• [Problem description] Output the lines of the items exactly as they appear, beginning with the first line of the items and stopping after the line that contains "Hydrogen Train Launch: 17".

• [Records for this exercise]

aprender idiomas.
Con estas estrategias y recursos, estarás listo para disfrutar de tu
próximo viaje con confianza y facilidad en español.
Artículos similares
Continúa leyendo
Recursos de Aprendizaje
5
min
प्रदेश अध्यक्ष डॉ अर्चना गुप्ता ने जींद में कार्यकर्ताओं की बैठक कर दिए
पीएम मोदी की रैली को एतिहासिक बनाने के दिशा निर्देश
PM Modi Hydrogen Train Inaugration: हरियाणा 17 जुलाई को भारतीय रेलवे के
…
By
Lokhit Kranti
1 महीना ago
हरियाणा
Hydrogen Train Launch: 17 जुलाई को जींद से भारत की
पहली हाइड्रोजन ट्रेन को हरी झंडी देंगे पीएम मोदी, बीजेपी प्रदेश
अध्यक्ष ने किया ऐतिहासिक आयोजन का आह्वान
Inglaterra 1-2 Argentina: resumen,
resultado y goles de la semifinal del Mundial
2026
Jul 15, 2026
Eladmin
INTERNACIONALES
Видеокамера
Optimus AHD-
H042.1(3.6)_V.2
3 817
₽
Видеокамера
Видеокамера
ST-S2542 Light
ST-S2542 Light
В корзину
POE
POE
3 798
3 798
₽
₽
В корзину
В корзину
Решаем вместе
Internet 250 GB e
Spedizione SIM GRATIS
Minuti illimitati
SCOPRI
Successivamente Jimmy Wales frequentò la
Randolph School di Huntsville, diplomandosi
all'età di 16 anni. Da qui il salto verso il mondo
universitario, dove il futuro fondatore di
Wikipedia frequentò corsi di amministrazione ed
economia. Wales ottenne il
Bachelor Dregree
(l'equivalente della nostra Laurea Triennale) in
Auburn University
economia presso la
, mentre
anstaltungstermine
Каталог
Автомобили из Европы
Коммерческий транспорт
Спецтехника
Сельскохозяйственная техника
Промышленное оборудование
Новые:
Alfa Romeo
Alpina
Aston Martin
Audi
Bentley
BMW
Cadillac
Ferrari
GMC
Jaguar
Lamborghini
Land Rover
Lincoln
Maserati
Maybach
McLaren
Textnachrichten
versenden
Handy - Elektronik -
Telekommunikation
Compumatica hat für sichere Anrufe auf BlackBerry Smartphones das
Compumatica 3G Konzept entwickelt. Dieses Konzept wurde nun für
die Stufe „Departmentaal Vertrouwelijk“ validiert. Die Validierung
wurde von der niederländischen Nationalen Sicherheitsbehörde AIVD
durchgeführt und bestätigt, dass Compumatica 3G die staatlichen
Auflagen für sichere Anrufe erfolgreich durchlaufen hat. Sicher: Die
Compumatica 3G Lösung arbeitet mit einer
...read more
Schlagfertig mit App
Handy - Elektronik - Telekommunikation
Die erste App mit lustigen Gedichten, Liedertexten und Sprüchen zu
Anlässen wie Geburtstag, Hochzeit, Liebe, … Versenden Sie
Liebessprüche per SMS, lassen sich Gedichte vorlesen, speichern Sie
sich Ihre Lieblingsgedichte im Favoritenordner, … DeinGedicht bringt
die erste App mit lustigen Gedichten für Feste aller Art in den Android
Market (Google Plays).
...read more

• [Task solution]
aprender idiomas.
Con estas estrategias y recursos, estarás listo para disfrutar de tu
próximo viaje con confianza y facilidad en español.
Artículos similares
Continúa leyendo
Recursos de Aprendizaje
5
min
प्रदेश अध्यक्ष डॉ अर्चना गुप्ता ने जींद में कार्यकर्ताओं की बैठक कर दिए
पीएम मोदी की रैली को एतिहासिक बनाने के दिशा निर्देश
PM Modi Hydrogen Train Inaugration: हरियाणा 17 जुलाई को भारतीय रेलवे के
…
By
Lokhit Kranti
1 महीना ago
हरियाणा
Hydrogen Train Launch: 17 जुलाई को जींद से भारत की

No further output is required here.